**** Provided passage ****

On the other hand, $|f|$ attains a maximum on $[0,1-\delta]$ and we have $$\left( {n + 1} \right)\left| {\int_0^{1 - \delta } {f\left( x \right){x^n}{\mkern 1mu} dx} } \right| \leqslant \left( {n + 1} \right)\int_0^{1 - \delta } {\left| {f\left( x \right)} \right|{x^n}{\mkern 1mu} dx} \leqslant M\left( {n + 1} \right)\int_0^{1 - \delta } {{x^n}{\mkern 1mu} dx} \leqslant M{\left( {1 - \delta } \right)^{n + 1}}$$

Since $1-\delta <1$, this goes to $0$; so the claim follows. Note we could have also used that $(n+1)x^n$ converges to zero uniformly on $[0,1-\delta]$ for any $0<\delta <1$ $\blacktriangle$

OBS Note how the proof works: $x^n$ crunches everything away from $1$, and continuity of $f$ plus $f(1)=0$ crunches everything near $1$.

Answer 4

First, note that $$ (n+1)\color{#C00000}{\int_0^ax^n\,\mathrm{d}x}=a^{n+1}\tag{1} $$ and $$ (n+1)\color{#00A000}{\int_0^1x^n\,\mathrm{d}x}=1\tag{2} $$ Pick an $\epsilon>0$. Since $f$ is continuous, there is a $\delta>0$ so that for all $x\in[1-\delta,1]$, we have $|f(x)-f(1)|\le\epsilon$. Since $f$ is continuous on $[0,1]$, there is an $M$ so that $|f(x)|\le M$ for $x\in[0,1]$. Furthermore, there is an $N$ so that for $n\ge N$, we have $2M(1-\delta)^{n+1}\le\epsilon$.

****

### Directives:
**A)** Duplicate the part of the proof excerpt starting with "On the other" and going on through "everything near $1$.".
**B)** Answer these questions from the proof excerpt:
(i) On $[0,1-\delta]$, what does $(n+1)x^n$ converge uniformly to?
(ii) According to the note marked OBS, what crunches everything away from $1$?
(iii) In Answer 4, what does $(n+1)\int_0^1x^n\,\mathrm{d}x$ equal?

**** Given records ****

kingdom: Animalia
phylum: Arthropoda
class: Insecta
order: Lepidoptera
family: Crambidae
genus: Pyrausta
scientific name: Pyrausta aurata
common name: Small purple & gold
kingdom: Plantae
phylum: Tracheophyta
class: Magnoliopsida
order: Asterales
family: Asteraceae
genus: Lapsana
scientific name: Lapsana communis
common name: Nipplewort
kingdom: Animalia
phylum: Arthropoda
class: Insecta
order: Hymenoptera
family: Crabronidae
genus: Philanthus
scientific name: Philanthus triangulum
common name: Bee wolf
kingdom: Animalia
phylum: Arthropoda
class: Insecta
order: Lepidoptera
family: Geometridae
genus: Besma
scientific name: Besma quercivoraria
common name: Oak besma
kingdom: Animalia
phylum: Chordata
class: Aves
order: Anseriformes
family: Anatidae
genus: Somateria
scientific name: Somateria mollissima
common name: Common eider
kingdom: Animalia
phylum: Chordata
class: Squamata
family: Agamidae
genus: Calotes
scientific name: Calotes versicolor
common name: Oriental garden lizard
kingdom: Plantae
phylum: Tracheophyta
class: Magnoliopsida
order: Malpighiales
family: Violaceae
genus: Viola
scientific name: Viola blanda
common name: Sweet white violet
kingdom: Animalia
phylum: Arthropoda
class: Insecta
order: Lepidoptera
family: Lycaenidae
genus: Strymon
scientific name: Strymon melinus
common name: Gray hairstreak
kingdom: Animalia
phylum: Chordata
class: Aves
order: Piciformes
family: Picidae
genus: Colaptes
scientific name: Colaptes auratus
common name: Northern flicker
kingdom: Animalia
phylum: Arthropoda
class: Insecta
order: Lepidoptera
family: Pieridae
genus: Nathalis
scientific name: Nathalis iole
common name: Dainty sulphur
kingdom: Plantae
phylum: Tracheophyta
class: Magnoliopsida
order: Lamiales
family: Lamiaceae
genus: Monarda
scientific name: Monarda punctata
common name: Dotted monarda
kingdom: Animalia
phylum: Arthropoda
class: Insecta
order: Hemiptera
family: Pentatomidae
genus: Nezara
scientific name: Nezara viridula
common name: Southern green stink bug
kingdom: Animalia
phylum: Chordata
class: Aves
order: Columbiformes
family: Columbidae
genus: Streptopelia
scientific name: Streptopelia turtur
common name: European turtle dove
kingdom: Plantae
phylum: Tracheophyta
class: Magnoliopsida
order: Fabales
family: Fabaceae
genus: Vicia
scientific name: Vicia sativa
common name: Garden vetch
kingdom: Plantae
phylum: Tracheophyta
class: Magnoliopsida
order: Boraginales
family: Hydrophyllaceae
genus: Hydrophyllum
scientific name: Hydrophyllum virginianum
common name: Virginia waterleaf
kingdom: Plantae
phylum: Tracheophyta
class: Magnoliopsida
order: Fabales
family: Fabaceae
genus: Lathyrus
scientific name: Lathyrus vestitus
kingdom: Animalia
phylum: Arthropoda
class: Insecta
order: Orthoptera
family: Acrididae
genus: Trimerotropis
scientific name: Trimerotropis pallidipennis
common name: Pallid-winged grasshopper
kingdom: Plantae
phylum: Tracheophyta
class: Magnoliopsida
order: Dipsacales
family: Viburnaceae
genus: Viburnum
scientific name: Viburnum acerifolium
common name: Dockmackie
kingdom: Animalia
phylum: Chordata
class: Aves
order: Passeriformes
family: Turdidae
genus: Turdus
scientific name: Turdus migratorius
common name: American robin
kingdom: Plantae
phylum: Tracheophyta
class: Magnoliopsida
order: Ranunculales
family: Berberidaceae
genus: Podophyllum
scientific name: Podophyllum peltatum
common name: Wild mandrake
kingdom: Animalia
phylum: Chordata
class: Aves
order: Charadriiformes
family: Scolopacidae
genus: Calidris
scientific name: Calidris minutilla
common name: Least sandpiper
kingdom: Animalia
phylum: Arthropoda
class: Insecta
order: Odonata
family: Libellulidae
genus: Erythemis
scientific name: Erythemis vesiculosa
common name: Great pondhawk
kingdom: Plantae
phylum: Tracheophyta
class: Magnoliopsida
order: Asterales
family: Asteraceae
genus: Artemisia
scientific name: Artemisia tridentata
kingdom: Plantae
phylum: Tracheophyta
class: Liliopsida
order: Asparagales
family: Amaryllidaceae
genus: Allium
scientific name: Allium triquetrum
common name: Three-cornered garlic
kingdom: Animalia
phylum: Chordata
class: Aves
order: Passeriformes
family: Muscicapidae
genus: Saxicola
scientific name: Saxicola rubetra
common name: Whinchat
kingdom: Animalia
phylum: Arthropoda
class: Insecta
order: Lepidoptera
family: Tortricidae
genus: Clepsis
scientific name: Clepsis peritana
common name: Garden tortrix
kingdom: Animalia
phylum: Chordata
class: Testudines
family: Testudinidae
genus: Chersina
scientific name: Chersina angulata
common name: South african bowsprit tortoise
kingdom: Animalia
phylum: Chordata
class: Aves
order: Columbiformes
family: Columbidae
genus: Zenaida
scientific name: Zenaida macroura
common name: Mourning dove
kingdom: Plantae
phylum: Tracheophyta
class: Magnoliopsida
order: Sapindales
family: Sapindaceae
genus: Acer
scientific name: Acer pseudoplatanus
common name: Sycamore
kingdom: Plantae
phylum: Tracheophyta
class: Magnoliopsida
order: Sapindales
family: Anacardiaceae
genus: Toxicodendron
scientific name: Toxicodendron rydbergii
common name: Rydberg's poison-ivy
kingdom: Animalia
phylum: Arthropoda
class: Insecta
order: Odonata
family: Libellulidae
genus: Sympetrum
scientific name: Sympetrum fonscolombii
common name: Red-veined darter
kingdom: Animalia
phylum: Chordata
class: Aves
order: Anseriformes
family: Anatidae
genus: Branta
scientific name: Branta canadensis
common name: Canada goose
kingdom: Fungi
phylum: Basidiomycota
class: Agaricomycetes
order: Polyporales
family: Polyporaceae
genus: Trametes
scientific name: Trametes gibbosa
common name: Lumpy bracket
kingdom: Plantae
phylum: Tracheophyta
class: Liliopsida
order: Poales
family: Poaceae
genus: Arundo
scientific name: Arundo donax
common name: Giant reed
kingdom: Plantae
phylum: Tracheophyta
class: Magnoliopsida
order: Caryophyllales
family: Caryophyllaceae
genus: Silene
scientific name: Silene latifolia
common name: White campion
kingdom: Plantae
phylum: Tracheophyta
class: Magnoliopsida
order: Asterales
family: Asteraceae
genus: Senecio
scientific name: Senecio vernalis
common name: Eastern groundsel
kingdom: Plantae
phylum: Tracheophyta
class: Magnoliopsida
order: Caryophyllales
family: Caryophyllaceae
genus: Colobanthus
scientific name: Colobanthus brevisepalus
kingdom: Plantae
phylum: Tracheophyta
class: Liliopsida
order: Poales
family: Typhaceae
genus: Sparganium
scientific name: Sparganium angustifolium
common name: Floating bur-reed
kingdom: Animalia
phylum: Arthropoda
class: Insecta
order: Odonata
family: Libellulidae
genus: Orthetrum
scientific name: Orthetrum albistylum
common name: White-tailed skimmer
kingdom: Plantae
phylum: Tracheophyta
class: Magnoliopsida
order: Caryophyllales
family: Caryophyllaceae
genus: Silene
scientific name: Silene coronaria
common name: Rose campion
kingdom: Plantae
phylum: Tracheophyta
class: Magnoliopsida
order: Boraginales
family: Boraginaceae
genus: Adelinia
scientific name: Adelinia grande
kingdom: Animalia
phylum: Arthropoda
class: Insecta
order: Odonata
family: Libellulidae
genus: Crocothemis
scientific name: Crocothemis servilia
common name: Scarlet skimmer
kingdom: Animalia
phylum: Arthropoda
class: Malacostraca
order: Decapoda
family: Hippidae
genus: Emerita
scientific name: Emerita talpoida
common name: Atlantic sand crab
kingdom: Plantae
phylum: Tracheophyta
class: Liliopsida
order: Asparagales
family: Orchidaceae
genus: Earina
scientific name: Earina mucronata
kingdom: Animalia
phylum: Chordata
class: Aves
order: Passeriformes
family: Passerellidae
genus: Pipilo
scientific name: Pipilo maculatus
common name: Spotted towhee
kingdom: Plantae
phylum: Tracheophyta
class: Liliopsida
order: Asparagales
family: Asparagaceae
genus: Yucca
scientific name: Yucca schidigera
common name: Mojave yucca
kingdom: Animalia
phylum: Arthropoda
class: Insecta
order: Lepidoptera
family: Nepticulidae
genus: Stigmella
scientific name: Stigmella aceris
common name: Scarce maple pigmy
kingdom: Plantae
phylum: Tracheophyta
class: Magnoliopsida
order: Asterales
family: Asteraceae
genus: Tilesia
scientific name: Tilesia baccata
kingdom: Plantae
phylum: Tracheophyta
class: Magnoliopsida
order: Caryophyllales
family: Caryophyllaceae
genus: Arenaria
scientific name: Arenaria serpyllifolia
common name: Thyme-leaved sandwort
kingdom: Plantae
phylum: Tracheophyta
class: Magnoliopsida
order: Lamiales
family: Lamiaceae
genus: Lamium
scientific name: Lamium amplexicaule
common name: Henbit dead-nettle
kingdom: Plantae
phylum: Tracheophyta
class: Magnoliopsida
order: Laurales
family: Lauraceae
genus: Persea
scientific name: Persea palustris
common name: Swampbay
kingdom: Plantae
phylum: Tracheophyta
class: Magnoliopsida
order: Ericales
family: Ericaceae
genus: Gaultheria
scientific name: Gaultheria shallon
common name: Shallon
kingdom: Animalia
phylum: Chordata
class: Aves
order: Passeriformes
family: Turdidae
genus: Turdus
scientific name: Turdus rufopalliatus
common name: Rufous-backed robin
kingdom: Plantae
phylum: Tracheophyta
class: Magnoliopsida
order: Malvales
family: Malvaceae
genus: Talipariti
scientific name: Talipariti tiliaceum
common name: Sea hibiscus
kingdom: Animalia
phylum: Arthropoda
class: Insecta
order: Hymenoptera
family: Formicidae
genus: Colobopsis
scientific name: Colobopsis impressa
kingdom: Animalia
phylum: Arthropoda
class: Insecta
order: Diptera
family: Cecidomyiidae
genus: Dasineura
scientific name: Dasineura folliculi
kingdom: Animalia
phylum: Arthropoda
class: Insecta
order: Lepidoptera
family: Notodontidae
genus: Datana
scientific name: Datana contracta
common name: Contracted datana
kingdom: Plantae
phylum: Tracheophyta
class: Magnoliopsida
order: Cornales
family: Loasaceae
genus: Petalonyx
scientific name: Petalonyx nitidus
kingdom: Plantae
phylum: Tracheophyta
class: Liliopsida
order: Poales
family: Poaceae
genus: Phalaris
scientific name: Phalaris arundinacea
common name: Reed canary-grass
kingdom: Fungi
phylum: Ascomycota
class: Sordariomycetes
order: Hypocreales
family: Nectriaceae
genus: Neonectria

****

### Expected outputs:
**A)**
On the other hand, $|f|$ attains a maximum on $[0,1-\delta]$ and we have $$\left( {n + 1} \right)\left| {\int_0^{1 - \delta } {f\left( x \right){x^n}{\mkern 1mu} dx} } \right| \leqslant \left( {n + 1} \right)\int_0^{1 - \delta } {\left| {f\left( x \right)} \right|{x^n}{\mkern 1mu} dx} \leqslant M\left( {n + 1} \right)\int_0^{1 - \delta } {{x^n}{\mkern 1mu} dx} \leqslant M{\left( {1 - \delta } \right)^{n + 1}}$$

Since $1-\delta <1$, this goes to $0$; so the claim follows. Note we could have also used that $(n+1)x^n$ converges to zero uniformly on $[0,1-\delta]$ for any $0<\delta <1$ $\blacktriangle$

OBS Note how the proof works: $x^n$ crunches everything away from $1$, and continuity of $f$ plus $f(1)=0$ crunches everything near $1$.

**B)**
(i) Zero
(ii) $x^n$
(iii) $1$